Figure 4. NS5A-induced mitochondrial fragmentation is independent of Drp1.

(A) NS5A does not interact with Drp1. Huh-7 or JL377-2 cell lysates were subjected to immunoprecipitation by α-NS5A antibody in the presence of GDP or GTPγS. A monoclonal antibody against HA was used as a control.
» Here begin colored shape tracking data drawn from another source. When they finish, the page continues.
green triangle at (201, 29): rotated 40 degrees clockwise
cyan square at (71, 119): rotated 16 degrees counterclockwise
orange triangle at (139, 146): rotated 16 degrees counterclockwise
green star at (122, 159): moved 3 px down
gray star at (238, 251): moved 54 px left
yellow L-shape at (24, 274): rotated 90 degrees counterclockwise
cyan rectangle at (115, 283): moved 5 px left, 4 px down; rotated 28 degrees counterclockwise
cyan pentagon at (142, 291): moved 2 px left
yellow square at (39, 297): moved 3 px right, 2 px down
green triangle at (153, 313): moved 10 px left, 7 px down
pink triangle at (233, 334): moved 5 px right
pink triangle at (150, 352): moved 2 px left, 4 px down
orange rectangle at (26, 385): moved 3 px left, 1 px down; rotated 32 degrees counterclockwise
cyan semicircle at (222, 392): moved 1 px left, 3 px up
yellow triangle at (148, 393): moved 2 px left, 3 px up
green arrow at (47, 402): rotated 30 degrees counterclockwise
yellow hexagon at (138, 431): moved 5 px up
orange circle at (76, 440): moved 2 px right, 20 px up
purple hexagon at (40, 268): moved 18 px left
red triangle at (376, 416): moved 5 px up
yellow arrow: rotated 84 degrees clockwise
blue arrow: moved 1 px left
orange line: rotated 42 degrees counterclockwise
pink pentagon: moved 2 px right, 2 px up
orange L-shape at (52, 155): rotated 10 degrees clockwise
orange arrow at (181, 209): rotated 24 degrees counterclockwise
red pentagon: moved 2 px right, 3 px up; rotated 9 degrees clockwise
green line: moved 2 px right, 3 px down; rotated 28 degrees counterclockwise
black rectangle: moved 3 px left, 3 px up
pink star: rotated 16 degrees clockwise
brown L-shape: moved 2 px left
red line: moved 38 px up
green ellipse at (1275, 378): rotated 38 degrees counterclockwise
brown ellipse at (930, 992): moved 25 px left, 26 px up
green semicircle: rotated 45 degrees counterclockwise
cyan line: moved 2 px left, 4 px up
In all conditions, neither endogenous Drp1 nor mitofusin 2 was co-precipitated with NS5A. (B) NS5A does not increase the mitochondrial association of Drp1. HEK293 cells overexpressed with Myc-NS5A or control Myc-empty vector and the extent of Drp1 on mitochondria-enriched membranes were determined by immunoblotting. (C) Overexpression of GFP-NS5A does not change the subcellular localization of endogenous Drp1 and mitofusin 2 (MFN2) by immunofluorescence. GFP-NS5A expressing cells are marked with asterisks. (D) Wildtype Drp1 or Drp1[K38A] dominant negative mutant cDNA sequences (red) were cotransfected with GFP-NS5A (green) into HEK293 cells. The mitochondria were visualized by staining the cells with mtHSP70 at 633 nm wavelength excitation laser (white). (E) Drp1 or Drp1[K38A] dominant negative mutant cDNA sequences (red) were cotransfected with control GFP-Sec61B (green) into HEK293 cells. The mitochondria were visualized by staining the cells with mtHSP70 at 633 nm wavelength excitation laser (white). Red asterisks indicate transfected cells. Scale Bar = 10 μm.